Он многому меня научил, точнее сказать — попытался научить, напрочь отбив тем самым всякую тягу к языческой волшбе, за что я ему безмерно благодарен. Отец, по счастью, не стал неволить меня продолжать семейное дело — он полагал достойным любое ремесло, которое приносило достойный доход.

Хоть я и постигал науку Берри Бона «от противного», моих скудных знаний хватало на то, чтобы понять — он был, без сомнения, выдающимся мастером. Но, когда я вспоминаю старину Берри — я вспоминаю его не склонившимся над столом со склянкой в руке, а таким, каким запомнил его с детства: чудаком с горящими глазами, меряющим шагами окутанную табачным дымом гостиную.

* * *

Говорят, время идет быстро в старости, но медленно — в детстве, однако в Йолмане оно шагает, как попало. В переулке Нашептников перестроили гостиницу и снесли конюшню. Хеджисы разорились и продали особняк другим Хеджисам: их было без счету, этих Хеджисов, молодых и старых, и все они друг друга терпеть не могли. Краска на фасаде дома Берри Бона выцвела, а одна из химер в град потеряла ухо.

Кузен подшутил не над тем человеком и упокоился на кладбище рядом с молочным братом, умершим за год до того от чахотки. У нас с Джесс все было сложно.

Я, поразмыслив, подался в медицину. Не последнюю роль в том сыграли родители Джессики: они такой выбор всячески приветствовали и охотно принимали меня вечерами, потчевали пирогами и ученой беседой… Увы, их благосклонность еще не значила благосклонности Джессики, и даже наоборот — иногда родительское одобрение, казалось, будило в ней чувство противоречия.

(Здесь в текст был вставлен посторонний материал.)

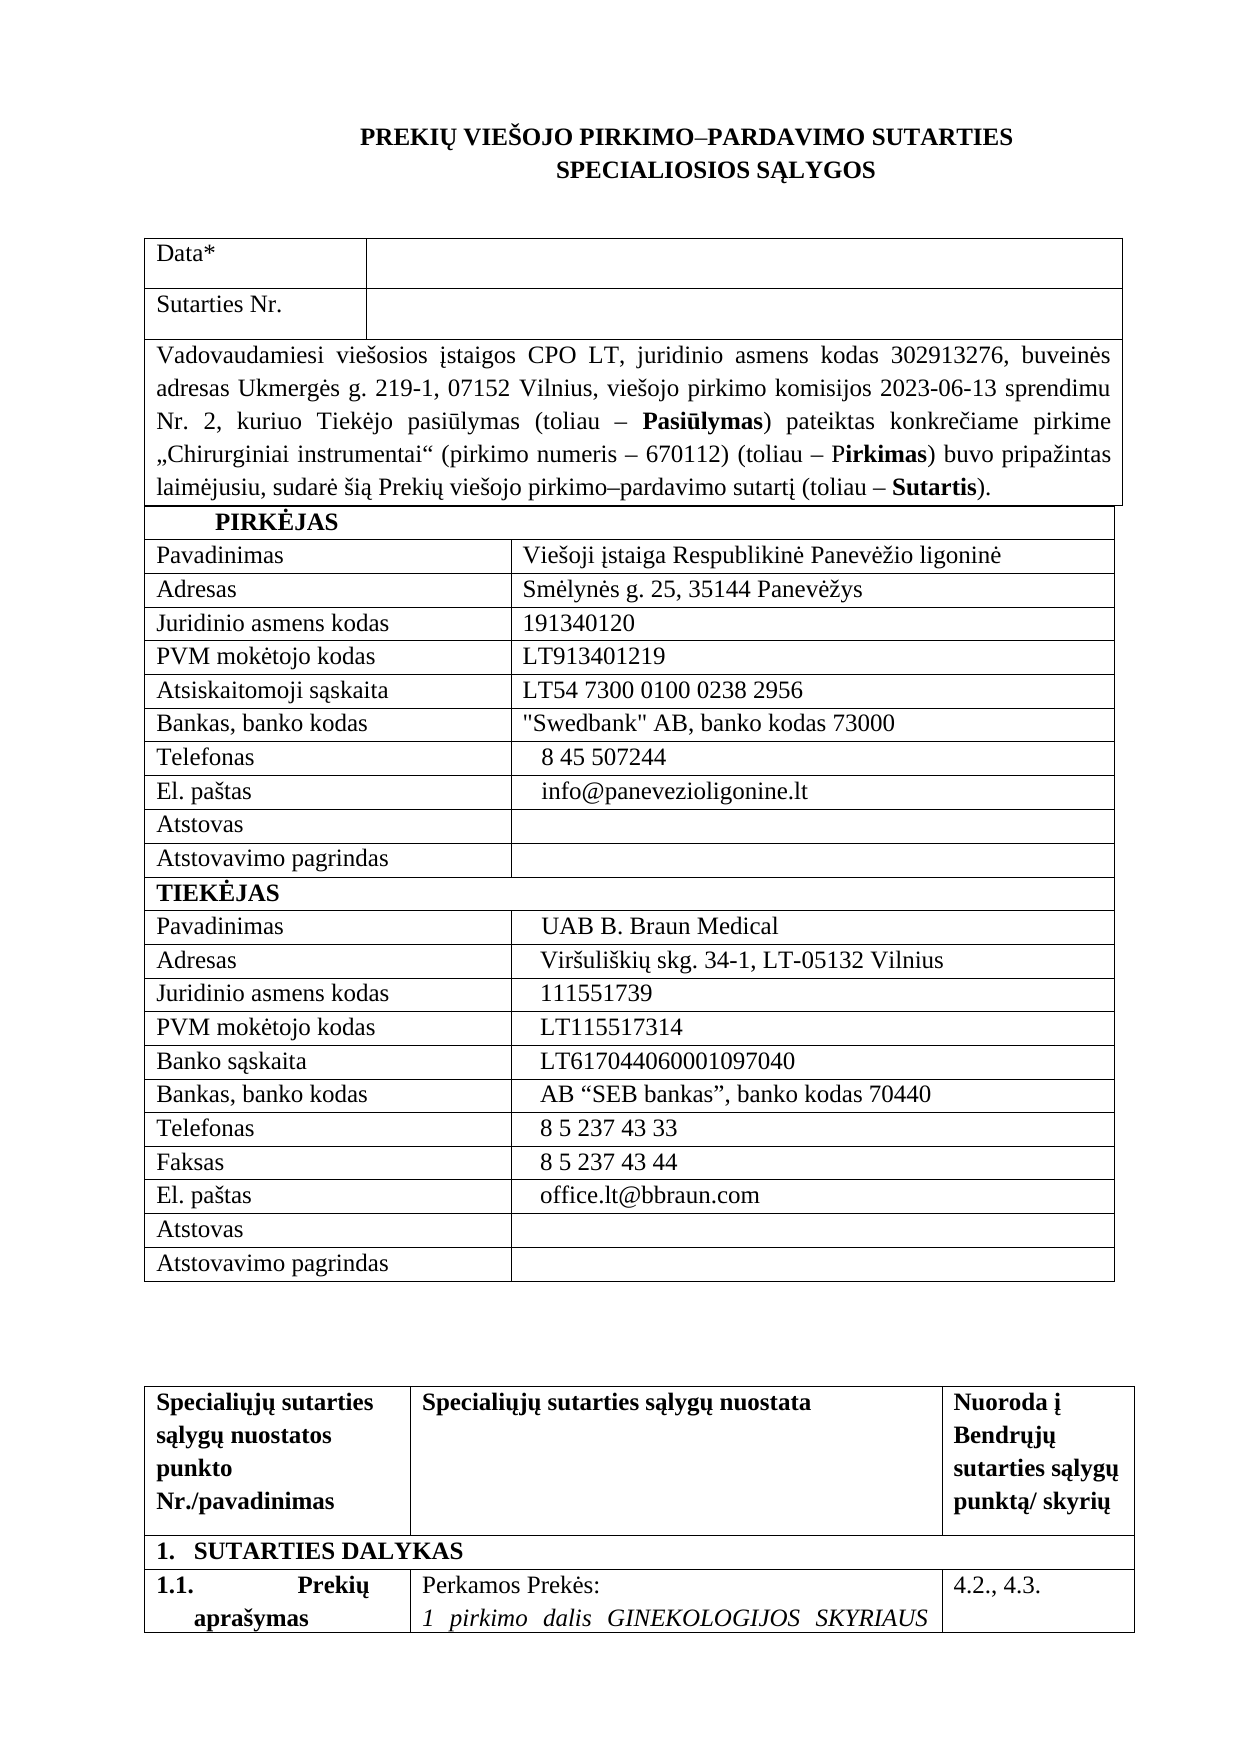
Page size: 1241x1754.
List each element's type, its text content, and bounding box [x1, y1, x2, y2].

Или же то было извечное стремление молодости к истине, пробуждающееся и угасающее в каждом поколении?

— Двуличные подлецы! Молитесь выгоды ради, кланяетесь любому встречному-поперечному! — бушевала Джесс, и ее прелестное личико кривилось от гнева. — А ты будто бы добряк, да, Николас?! Лицемер! Кто тех, кого ты лечишь, в гроб вгоняет — уж не отец ли твой? — обрушивалась она на меня и следом — на родителей. — Одна яд продает, второй — противоядие, и довольны: двойная прибыль!. Жертвы с убийцами любезничать принуждены, и слова против не скажет никто: соседское перемирие… Как вам только самим так жить не противно?!

— Бывает, что и противно, дочь, — примирительно говорил аптекарь. — Но таков порядок: иначе быть беде.

— Дурной твой порядок!

Мне Джессика не давала ни согласия, ни отказа, и настроения ее порой менялись по три раза на дню.

В остальном же дела у меня шли в гору. Появились своя небольшая практика, стали водиться деньжата, на которые я выводил Джесс в свет — или которые без сожаления спускал в карты, когда та оказывалась не в духе. Игрок из меня был никудышный, но я и не стремился к выигрышам: я убивал время, которое, казалось, совсем остановилось. Для меня — но не для остальных.